Using principles of motor control to analyze performance of human machine interfaces

There have been significant advances in biosignal extraction techniques to drive external biomechatronic devices or to use as inputs to sophisticated human machine interfaces. The control signals are typically derived from biological signals such as myoelectric measurements made either from the surface of the skin or subcutaneously. Other biosignal sensing modalities are emerging. With improvements in sensing modalities and control algorithms, it is becoming possible to robustly control the target position of an end-effector. It remains largely unknown to what extent these improvements can lead to naturalistic human-like movement. In this paper, we sought to answer this question. We utilized a sensing paradigm called sonomyography based on continuous ultrasound imaging of forearm muscles. Unlike myoelectric control strategies which measure electrical activation and use the extracted signals to determine the velocity of an end-effector; sonomyography measures muscle deformation directly with ultrasound and uses the extracted signals to proportionally control the position of an end-effector. Previously, we showed that users were able to accurately and precisely perform a virtual target acquisition task using sonomyography.

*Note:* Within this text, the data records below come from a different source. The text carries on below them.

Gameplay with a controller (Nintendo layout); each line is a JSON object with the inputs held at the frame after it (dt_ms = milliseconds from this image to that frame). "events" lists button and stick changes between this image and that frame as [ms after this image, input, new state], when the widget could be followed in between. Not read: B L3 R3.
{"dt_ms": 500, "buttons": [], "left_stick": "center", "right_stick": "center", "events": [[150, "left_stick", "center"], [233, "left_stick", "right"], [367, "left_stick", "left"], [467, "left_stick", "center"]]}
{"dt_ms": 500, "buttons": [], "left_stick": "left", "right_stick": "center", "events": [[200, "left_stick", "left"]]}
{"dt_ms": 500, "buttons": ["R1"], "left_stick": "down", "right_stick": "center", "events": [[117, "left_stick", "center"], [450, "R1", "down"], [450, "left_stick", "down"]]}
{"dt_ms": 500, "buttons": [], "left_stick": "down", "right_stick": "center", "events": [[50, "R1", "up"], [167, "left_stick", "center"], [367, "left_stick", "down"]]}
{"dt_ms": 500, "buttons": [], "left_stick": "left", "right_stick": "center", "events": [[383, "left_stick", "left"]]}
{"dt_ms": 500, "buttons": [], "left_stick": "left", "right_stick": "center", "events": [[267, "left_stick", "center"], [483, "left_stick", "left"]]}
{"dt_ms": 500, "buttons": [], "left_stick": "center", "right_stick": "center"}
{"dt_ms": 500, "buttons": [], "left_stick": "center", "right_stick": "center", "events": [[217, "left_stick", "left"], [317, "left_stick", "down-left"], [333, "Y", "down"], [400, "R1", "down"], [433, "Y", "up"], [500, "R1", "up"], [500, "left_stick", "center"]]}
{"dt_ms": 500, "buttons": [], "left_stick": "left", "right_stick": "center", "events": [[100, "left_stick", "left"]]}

In this work, we investigate the time course of the control trajectories derived from sonomyography. We show that the time course of the sonomyography-derived trajectories that users take to reach virtual targets reflect the trajectories shown to be typical for kinematic characteristics observed in biological limbs. Specifically, during a target acquisition task, the velocity profiles followed a minimum jerk trajectory shown for point-to-point arm reaching movements, with similar time to target. In addition, the trajectories based on ultrasound imaging result in a systematic delay and scaling of peak movement velocity as the movement distance increased. We believe this is the first evaluation of similarities in control policies in coordinated movements in jointed limbs, and those based on position control signals extracted at the individual muscle level. These results have strong implications for the future development of control paradigms for assistive technologies.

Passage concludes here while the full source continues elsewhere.